The answer is yes and no. Just last month, more than 52,000 people responded to a call for evidence by the Treasury Committee for its inquiry into the taxation of graduates. Over half of them said they didn’t understand the terms they had signed up for. A further 51 per cent said they would not have taken on the loans if they had known then what they know now. And earlier this year, the BBC discovered that a series of ‘student finance tours’ delivered to thousands of schools between 2011 and 2017 compared student loan repayments to a ‘£30-a-month phone contract’. Last time I checked, I didn’t owe EE £70,000.  

But repayments aside, is a degree even worth £30,000? I don’t think so. At least not in my experience. In general, the quality of teaching at most British universities is poor. I could count the number of engaging tutors I had with one hand, and I would still have two fingers spare. Of course, I’m particularly jaded: I was at university during the pandemic. This means I paid £9,250 a year to spend two-thirds of my degree on Zoom listening to a seminar tutor slurp a cup of coffee with their webcam turned off.  

But fine, let’s pretend for a second that the teaching justifies the price point.
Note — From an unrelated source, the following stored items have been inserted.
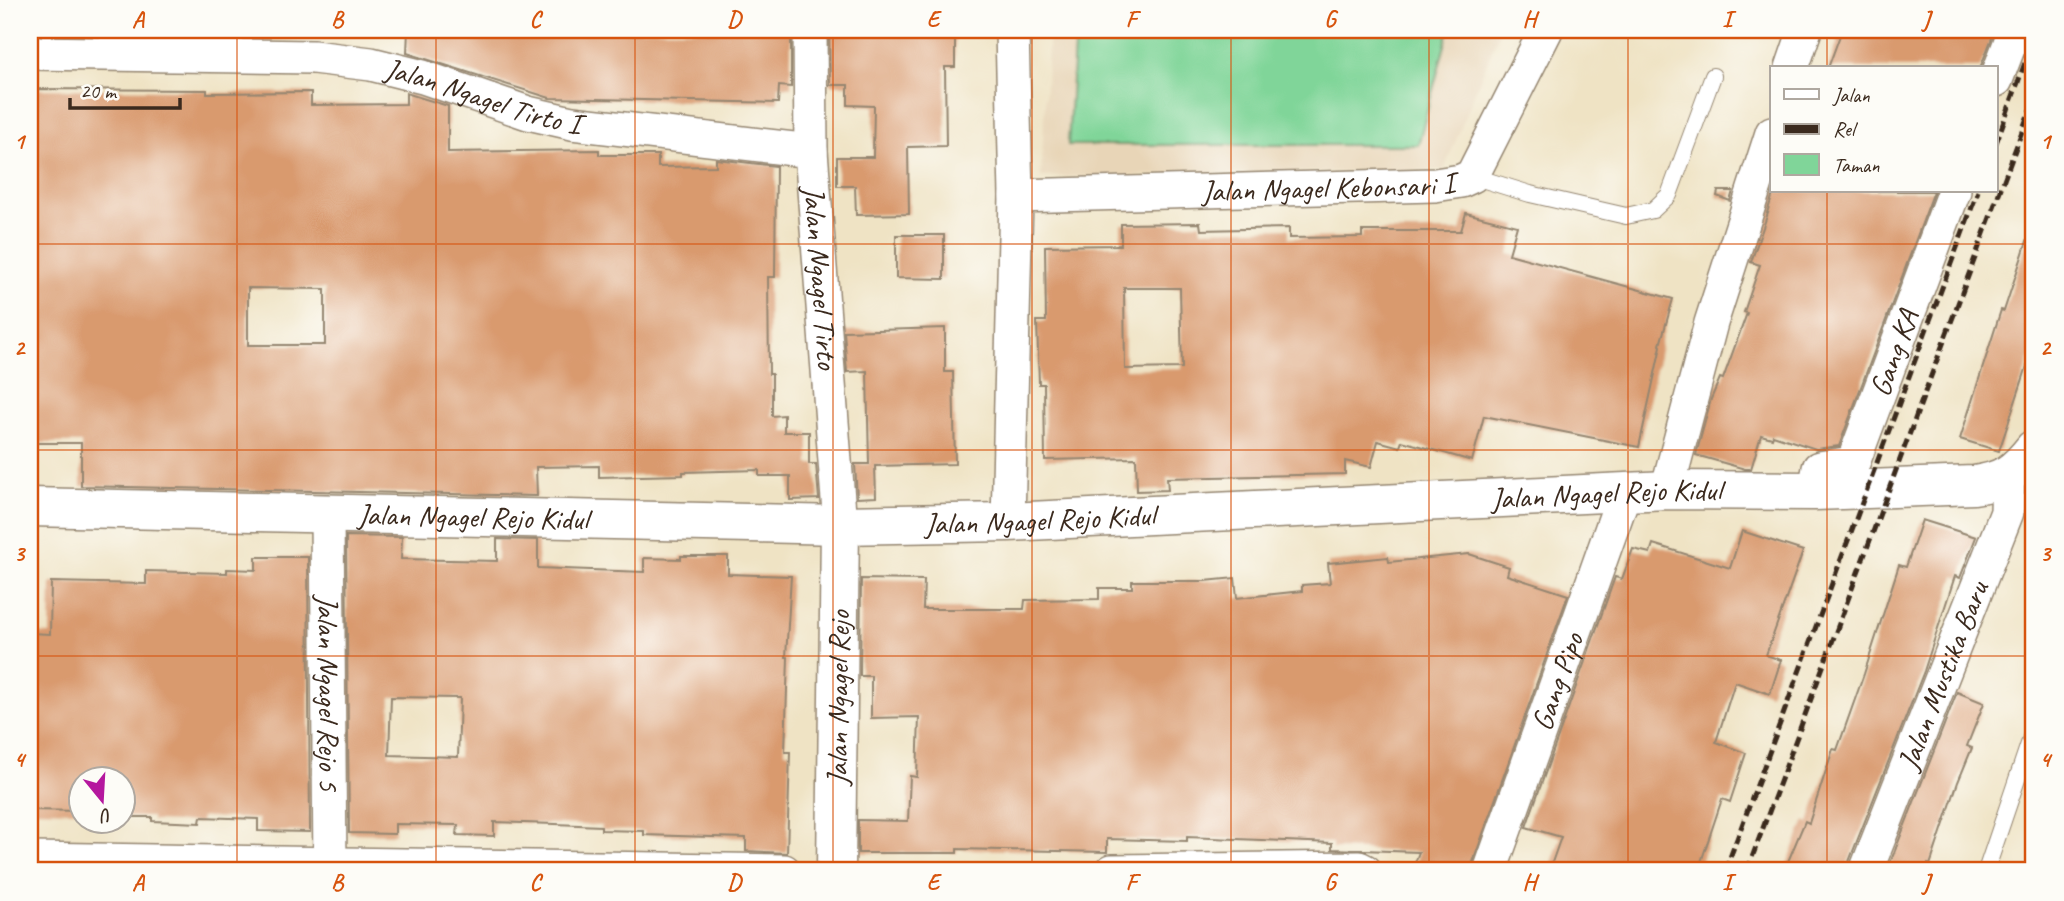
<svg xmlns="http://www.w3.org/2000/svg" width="2064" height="901" font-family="Caveat,sans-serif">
	<rect width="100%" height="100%" fill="#fdfcf7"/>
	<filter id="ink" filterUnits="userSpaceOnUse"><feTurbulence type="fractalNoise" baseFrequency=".0143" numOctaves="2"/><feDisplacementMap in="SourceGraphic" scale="14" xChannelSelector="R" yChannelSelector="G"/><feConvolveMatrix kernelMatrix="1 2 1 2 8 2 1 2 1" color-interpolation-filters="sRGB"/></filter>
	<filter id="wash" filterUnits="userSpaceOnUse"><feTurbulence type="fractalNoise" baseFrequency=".00686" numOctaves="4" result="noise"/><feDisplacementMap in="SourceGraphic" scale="28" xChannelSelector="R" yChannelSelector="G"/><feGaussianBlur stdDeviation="1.57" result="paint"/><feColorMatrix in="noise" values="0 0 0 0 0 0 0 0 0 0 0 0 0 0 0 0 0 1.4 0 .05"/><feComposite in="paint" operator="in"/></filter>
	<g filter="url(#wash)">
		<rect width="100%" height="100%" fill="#efe3c4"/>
		<path fill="#e8d5b7" d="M1049,30h451l-56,140 -403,7z"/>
		<path fill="#80d599" stroke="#5e805c" stroke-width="2" d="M1075,30h374l-31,115h-350z"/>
		<g id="blocks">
			<g fill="#d99a6e" fill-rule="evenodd">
				<path d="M408,30h383v57l-12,-1 -1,17 -228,-5 -143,-45z"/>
				<path d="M829,30h126v37h-10l1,79 -38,1 1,67 -53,1 -1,-29h-18v-29h36l1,-51 -26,-1v-20h-18z"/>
				<path d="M1842,30h153l-15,38h-152z"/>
				<path d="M30,89l177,1v3l104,-1v13l95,-1v-11l42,13v46l151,-2v5h59v12l58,-1v-7l60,7 -1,111h-7l1,97h3v42l12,-1v17h25v32h7l3,35 -29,1v-24h-31v-6l-76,2v3l-84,2v-11l-63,1 1,29 -456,-10v-43h-51zM248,288l77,1v56h-77z"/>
				<path d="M1718,191h15l-3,10 -13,-5z"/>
				<path d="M1774,191h160l-95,255 -23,3 -43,-14 -1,3 -11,-3 -10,34h-6l-49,-14 15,-56 9,-21 3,1 24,-66 -3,-1 16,-47 -9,-3 17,-49h-1z"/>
				<path d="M1466,213l51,13 -8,28 164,45 -13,46 1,1 -22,101 -155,-31 -12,45 -70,-20 -2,6 -22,-6 -7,26 -26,-6v13l-178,4 1,12 -31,1 -1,-33 -91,2 -1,-76h-5l-2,-63h9l-1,-75 76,-1v-21l79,-1 1,7 88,-2v10l73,-1v-6h99zM1124,288h56l2,80 -57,1z"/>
				<path d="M896,235h48v44l-48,-1z"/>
				<path d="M2029,235l5,1v109l-35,106 -39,-12 41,-129 3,1z"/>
				<path d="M945,328v44h8l2,92 -80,2 1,31 -19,1 -2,-34h14l-2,-93 -20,1 -3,-41z"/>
				<path d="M1922,520l54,17 -16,41 -5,-2 -31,95 -76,193 -1,7h-63l21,-50 4,2 24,-74 4,1 27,-76 35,-109 7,2z"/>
				<path d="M1742,531l61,20 -37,104 15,5 -11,34 -35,-12 -19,60 30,11 -16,49 -8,-3 -24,72h-149l12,-34 -35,-10 89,-250 7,2 11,-30 17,4 3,-9 77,24z"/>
				<path d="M346,536l56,1 -1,22 96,2v-22l41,1v28l106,4v-14l37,1v-3h47v18l63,2 -5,81h2l-3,95h5l-3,101 -41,-2v-13l-102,-3v-4l-43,-1v-4l-46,-2 -61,-2v14l-37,-1 1,-10 -63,-1v10l-46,-1zM391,697l69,1 -2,59 -69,-2z"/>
				<path d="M1469,554l40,13 -2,8 61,20 -96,270 -1,6h-59l7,-19 -87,-3v-6l-145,-6v4l-80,-2v13l-150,-3v4h-99v-33l50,1 2,-45 7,1 2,-60 -48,1v-42h-11l1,-97 63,1 -1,29h101l1,-9 74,-1v-11h33v-7h73l30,-3 2,20 65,-7v-6l28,-2 -2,-20 60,-6 1,5z"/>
				<path d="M256,557h52l2,275 -52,-1v-12l-57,-2 -1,6 -48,-2v-4h-30v-38h-42v32l-50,-1v-177l20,1 1,-52 95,2v-13l81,2v-4l29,1z"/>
				<path d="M1957,692l27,11 -17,43 5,2 -14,34 -28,83 -2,-1 -3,7h-38z"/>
			</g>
		</g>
	</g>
	<g filter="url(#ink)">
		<use href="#blocks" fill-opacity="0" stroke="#958671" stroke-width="2"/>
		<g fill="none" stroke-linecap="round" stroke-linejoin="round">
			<defs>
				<g id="service">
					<path d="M1472,176l58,18 96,22 27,-6 16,-15 44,-119"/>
					<path d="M1986,871l48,-142"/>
				</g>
				<g id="minor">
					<path id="s1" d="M810,30l1,121 29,374"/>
					<path id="s2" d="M30,53l283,4 58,7 52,13 105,36 44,10 239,28"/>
					<path d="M1792,68l13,-38"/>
					<path d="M1996,80l19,-50"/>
					<path id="s3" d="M1016,196l419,-11 26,-4 11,-5 74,-146"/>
					<path d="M1667,490l44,-167 61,-190"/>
					<path id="s4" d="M1815,491l4,-23 34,-5 101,-272"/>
					<path id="s5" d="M327,515l3,356"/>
					<path d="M1008,522l8,-326 -4,-166"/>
					<path d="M30,859l754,12"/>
					<path d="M1112,871l247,-3 6,3"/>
					<path id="s6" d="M1490,871l135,-380"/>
					<path id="s7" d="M1866,871l141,-359 1,-36"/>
				</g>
				<g id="tertiary">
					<path id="s8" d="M836,871l4,-346"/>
				</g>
				<g id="secondary">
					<path id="s9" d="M30,507l810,18 168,-3 659,-32 148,1 159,-6c30,-4 42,-13 60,-36"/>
				</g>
			</defs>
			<use href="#service" stroke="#958671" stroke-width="18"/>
			<use href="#minor" stroke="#958671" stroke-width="36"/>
			<use href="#tertiary" stroke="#958671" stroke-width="41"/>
			<use href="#secondary" stroke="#958671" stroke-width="41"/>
			<use href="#service" stroke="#fff" stroke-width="16"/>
			<use href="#minor" stroke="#fff" stroke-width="33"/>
			<use href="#tertiary" stroke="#fff" stroke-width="38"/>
			<use href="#secondary" stroke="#fff" stroke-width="38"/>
			<g stroke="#3b2a1e" stroke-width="5" stroke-dasharray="10 5" stroke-linecap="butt">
				<path d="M1996,143l38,-105"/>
				<path d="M1725,871l253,-680"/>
				<path d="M1747,871l287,-772"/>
			</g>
		</g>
	</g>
	<path fill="none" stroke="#d7540e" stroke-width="2" stroke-opacity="0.55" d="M237,30v841M436,30v841M635,30v841M833,30v841M1032,30v841M1231,30v841M1429,30v841M1628,30v841M1827,30v38M1827,191v680M30,244h2004M30,450h2004M30,656h2004"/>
	<g text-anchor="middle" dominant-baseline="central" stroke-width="6" stroke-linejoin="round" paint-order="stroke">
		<g font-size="30" fill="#3b2a1e" stroke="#fdfcf7">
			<text stroke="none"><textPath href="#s2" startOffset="458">Jalan Ngagel Tirto I</textPath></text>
			<text stroke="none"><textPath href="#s3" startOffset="312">Jalan Ngagel Kebonsari I</textPath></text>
			<text stroke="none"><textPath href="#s1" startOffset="248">Jalan Ngagel Tirto</textPath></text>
			<text stroke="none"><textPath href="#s4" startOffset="175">Gang KA</textPath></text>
			<text stroke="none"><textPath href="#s9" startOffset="1577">Jalan Ngagel Rejo Kidul</textPath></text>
			<text stroke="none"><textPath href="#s9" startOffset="443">Jalan Ngagel Rejo Kidul</textPath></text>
			<text stroke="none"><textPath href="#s9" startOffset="1010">Jalan Ngagel Rejo Kidul</textPath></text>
			<text stroke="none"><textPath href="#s7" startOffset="210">Jalan Mustika Baru</textPath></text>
			<text stroke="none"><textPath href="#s6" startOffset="201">Gang Pipo</textPath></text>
			<text stroke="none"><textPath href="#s5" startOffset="178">Jalan Ngagel Rejo 5</textPath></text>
			<text stroke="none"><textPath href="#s8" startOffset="173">Jalan Ngagel Rejo</textPath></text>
		</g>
	</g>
	<rect width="2064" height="901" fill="none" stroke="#fdfcf7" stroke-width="77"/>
	<rect x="1770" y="66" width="228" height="126" fill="#fdfcf7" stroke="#afa8a0" stroke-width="2"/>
	<rect x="1784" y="89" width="35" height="10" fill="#ffffff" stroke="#afa8a0" stroke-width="2"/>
	<text x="1833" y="102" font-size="21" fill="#3b2a1e">Jalan</text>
	<rect x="1784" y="124" width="35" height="10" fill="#3b2a1e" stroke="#afa8a0" stroke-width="2"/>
	<text x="1833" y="136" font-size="21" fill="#3b2a1e">Rel</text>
	<rect x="1784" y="154" width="35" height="21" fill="#80d599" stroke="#afa8a0" stroke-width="2"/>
	<text x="1833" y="172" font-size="21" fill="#3b2a1e">Taman</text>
	<g transform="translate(102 800) rotate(162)"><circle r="33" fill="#fdfcf7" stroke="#afa8a0" stroke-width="2"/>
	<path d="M0-5L12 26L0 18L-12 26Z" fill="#b5179e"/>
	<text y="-10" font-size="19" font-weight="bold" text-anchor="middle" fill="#3b2a1e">U</text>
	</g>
	<path d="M70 98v10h110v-10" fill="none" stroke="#3b2a1e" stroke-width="3.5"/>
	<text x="80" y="98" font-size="21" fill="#3b2a1e" stroke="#fdfcf7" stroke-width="5" paint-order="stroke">20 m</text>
	<rect x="38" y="38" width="1987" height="824" fill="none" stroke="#d7540e" stroke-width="2.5"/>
	<g font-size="23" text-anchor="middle" font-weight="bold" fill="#d7540e">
		<text x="138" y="27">A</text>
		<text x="337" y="27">B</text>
		<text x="535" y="27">C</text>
		<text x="734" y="27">D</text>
		<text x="933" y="27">E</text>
		<text x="1131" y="27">F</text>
		<text x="1330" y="27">G</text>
		<text x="1529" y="27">H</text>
		<text x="1727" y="27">I</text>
		<text x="1926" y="27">J</text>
		<text x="19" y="149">1</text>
		<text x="2045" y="149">1</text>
		<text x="19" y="355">2</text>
		<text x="2045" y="355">2</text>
		<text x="19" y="561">3</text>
		<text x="2045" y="561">3</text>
		<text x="19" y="767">4</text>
		<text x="2045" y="767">4</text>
		<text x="138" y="890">A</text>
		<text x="337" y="890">B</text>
		<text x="535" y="890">C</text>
		<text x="734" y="890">D</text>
		<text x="933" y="890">E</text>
		<text x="1131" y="890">F</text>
		<text x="1330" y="890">G</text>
		<text x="1529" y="890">H</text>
		<text x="1727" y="890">I</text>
		<text x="1926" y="890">J</text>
	</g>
</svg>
What about the opportunities post-graduation? Surely a degree means better employment prospects? Wrong. In fact, Alan Milburn’s recent review found that more than one million young people (16-24) were not in education, employment or training. These are the highest — and by ‘highest’, we mean worst — figures in 12 years. If I had a pound for every automated AI job rejection in my inbox, I’d have enough money to pay off my student loan (or just about, depending on the interest).  

This week, a report by the think tank Policy Exchange revealed that one in ten graduates are earning less than minimum wage five years after graduating. It also found that over one third of graduates are not working in ‘graduate jobs’. So even if you do secure a job, a liveable salary is far from guaranteed.  

But still there are university defenders. They say things like, ‘But university is an experience. It teaches you life lessons. You can’t put a price on memories!’ Yes. Yes, you can. Currently, it’s £62,000. What irks me the most is the claim that universities benefit disadvantaged people. How? Degrees are essentially worthless unless specialised and vocational. Those wealthy enough to pay for university without taking out a loan already do. It’s the rest of us, the gullible majority, who will spend the next 30 years paying the government back for a certificate.  

So I ask again: is university worth it? The answer is subjective. I enjoyed my time at university. I made some great friends and had transformative experiences. What is not subjective, however, is the fact that universities are increasingly behaving like businesses — and not the sort that cares for its customers. Until 1998, university was effectively free. It made sense for higher education to have a ‘you should count yourself lucky’ attitude.  

Universities still have that attitude, only now they’re charging us £9,790 for the privilege. For me, that’s inexcusable.